Our model is one of consultancy – so squeezing the middle section with technology is great. It leaves us time for thoughtful set up and analysis.

But replacing our beautifully designed, customised, individually thought through presentations with automated dashboards is not what we’re about. Equally we’re not about to out-source our data team, who provide us with the absolute knowledge that our questionnaires are scripted perfectly and the data we use is accurate (and, crucially, they sit 30 seconds away so we can move on changes and client requests quickly).

So my advice to other agencies would be to ask: where do you add most value?

Do you have lots of low-value clients? If so – automate like mad and prioritise the profitability of each one. Concentrate on making automation work for both parties.

Or, like us, do you have a handful of high-value, long term clients? This sort of profile leads you to prioritise those changes that allow you to deepen those relationships and focus more on the client impact from your work.

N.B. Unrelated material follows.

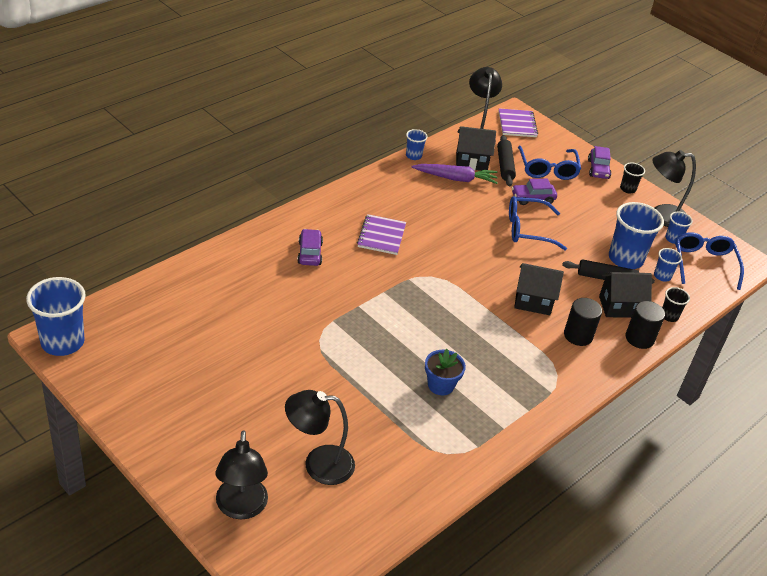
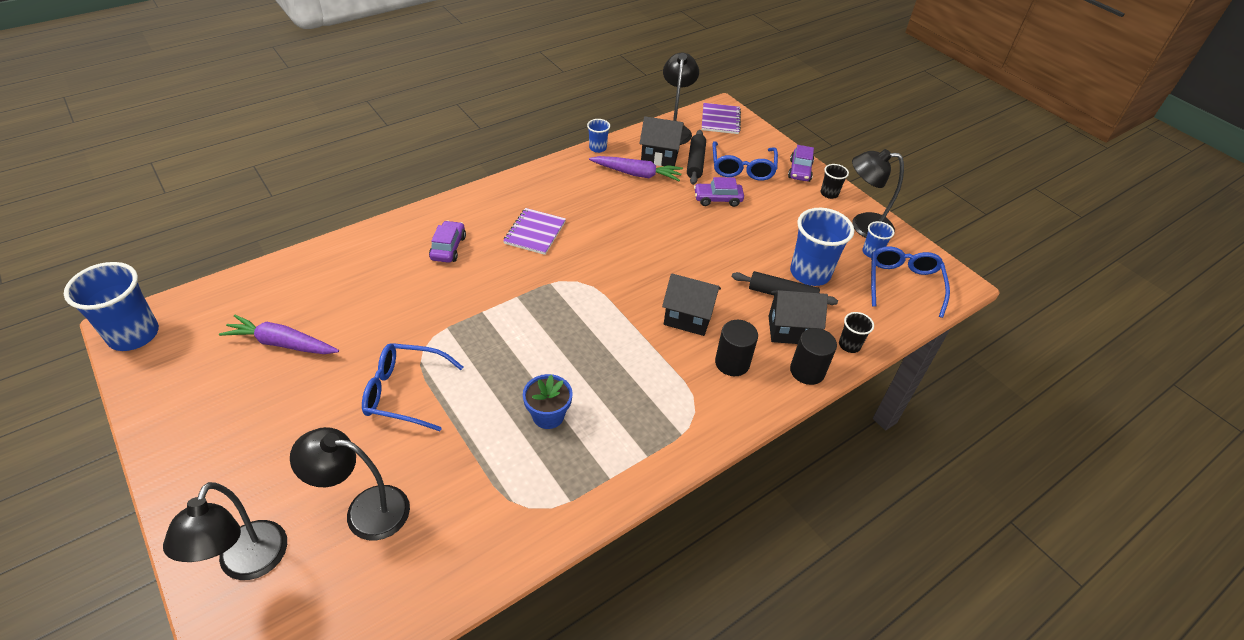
camera: 10 degrees right, 5 degrees up
blue glasses [509,196,567,250] -> blue glasses moved to [362,343,463,431]
blue cup [654,248,682,281] -> none
none -> purple carrot [219,315,339,354]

Any transformation needs to be framed by your business and brand strategy. If you don’t know what that is, then no amount of investment in process or technology will get you where you want to go.

I’ve got one final bonus, non-research related, technology win

4. Don’t just look at digital transformation as a ‘research tools’ win

We collaborate and communicate on Slack, video conference on Zoom, do our accounts on Xero. Anything that saves you time, or makes the work better, is a win – research-related or not!